8. As a result of the Arrangement, the Filer became a reporting issuer in each of the provinces of Canada as disclosed in the notice of change of corporate structure filed by the Filer on March 1, 2013.
9. A business acquisition report in respect of the acquisition of the Kelt Assets was filed on May 7, 2013 (the May 2013 BAR).
10. On August 9, 2013, the Filer acquired certain natural gas assets located in northeastern British Columbia (the Fireweed Assets) from a Canadian oil and gas company for cash consideration of $15.5 million, before closing adjustments ($14.6 million after closing adjustments) (the Acquisition). The Acquisition had an effective date of April 1, 2013.
Business Acquisition Report Requirements
11. Pursuant to Part 8 of NI 51-102, an issuer must file a business acquisition report within 75 days after the date of an acquisition should it be determined that the acquisition was a "significant acquisition". The tests for determining whether an acquisition is a significant acquisition are set out in section 8.3 of NI 51-102, and are referred to as the asset test, the investment test and the profit or loss test. An acquisition is considered to be significant if any of the described tests are met.
12. As the Filer had not yet carried on an active business as at the end of its most recently completed financial year, being December 31, 2012, the Acquisition would constitute a "significant acquisition" of the Filer based on the significance tests in subsection 8.3(2) of NI 51-102.
13. Pursuant to subsection 8.3(3) of NI 51-102, despite subsection 8.3(1) of NI 51-102, and subject to subsections 8.10(1) and 8.10(2) of NI 51-102, if an acquisition of a business or related business is significant based on the significance tests in subsection 8.3(2) of NI 51-102, a reporting issuer that is not a venture issuer may re-calculate the significance using the optional significance tests in subsection 8.3(4) of NI 51-102.

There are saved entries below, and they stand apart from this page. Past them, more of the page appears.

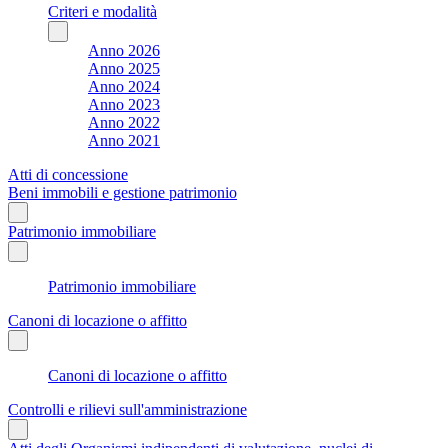
Criteri e modalità
Anno 2026
Anno 2025
Anno 2024
Anno 2023
Anno 2022
Anno 2021
Atti di concessione
Beni immobili e gestione patrimonio
Patrimonio immobiliare
Patrimonio immobiliare
Canoni di locazione o affitto
Canoni di locazione o affitto
Controlli e rilievi sull'amministrazione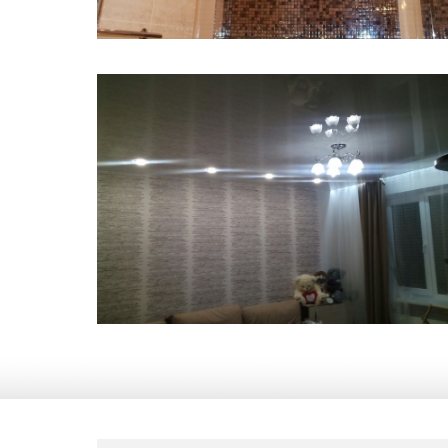
5 м
5 000 руб.
2
Стоимость
Площадь
17 м
11 450 руб.
2
Стоимость
Площадь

14. Pursuant to subsection 8.10(1) of NI 51-102, the asset test is not applicable to an acquisition of a business that is an interest in an oil and gas property and is not an acquisition of securities of another issuer and therefore the asset test is not applicable to the Acquisition.

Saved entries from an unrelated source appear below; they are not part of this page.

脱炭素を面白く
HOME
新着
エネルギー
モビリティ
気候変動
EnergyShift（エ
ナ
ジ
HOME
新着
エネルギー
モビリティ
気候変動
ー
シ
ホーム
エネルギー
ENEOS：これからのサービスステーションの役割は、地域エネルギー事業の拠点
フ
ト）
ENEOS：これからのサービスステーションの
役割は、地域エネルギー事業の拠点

15. The Acquisition is not a significant acquisition under the optional investment test as the total consideration and costs for the Fireweed Assets was only approximately 6.4% of the assets of the Filer as at June 30, 2013.
16. The Acquisition would be a significant acquisition under the optional profit or loss test, which requires a comparison of the operating income from the Fireweed Assets and the operating income of the Filer. The application of the optional profit or loss test leads to an anomalous result in that the significance of the acquired business is exaggerated out of proportion to its significance on an objective basis and in comparison to the results of the optional asset test and the optional investment test.

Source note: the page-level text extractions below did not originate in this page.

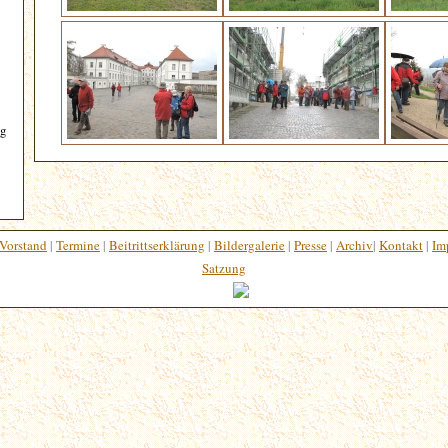
ng
Vorstand
|
Termine
|
Beitrittserklärung
|
Bildergalerie
|
Presse
|
Archiv
|
Kontakt
|
Im
Satzung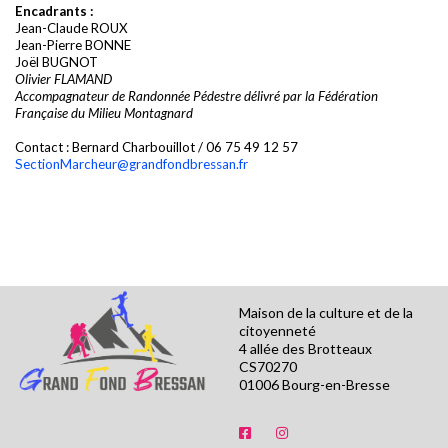
Encadrants :
Jean-Claude ROUX
Jean-Pierre BONNE
Joël BUGNOT
Olivier FLAMAND
Accompagnateur de Randonnée Pédestre délivré par la Fédération
Française du Milieu Montagnard
Contact : Bernard Charbouillot / 06 75 49 12 57
SectionMarcheur@grandfondbressan.fr
Maison de la culture et de la
citoyenneté
4 allée des Brotteaux
CS70270
01006 Bourg-en-Bresse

17. In order to reflect the growth of the operating income of the Filer, a comparison of the operating income for the Fireweed Assets for the 12 months ended June 30, 2013 as compared to the operating income of the Filer for the 12 months ended June 30, 2013 (comprised of pro forma operating income from July 1, 2012 to December 31, 2012 and actual operating income from January 1, 2013 to June 30, 2013) (the Alternative Significance Test) would not result in the Acquisition being considered significant.
18. The Filer has provided the Decision Makers with additional measures which further demonstrate the insignificance of the Fireweed Assets to the Filer and which are generally consistent with the results of the Alternative Significance Test and the optional investment test.
19. The Filer is of the view that the Acquisition is not a significant acquisition to it from a practical, commercial, business or financial perspective.
Each of the Decision Makers is satisfied that the decision meets the test set out in the Legislation for the Decision Maker to make the decision.
The decision of the Decision Makers under the Legislation is that the Exemption Sought is granted.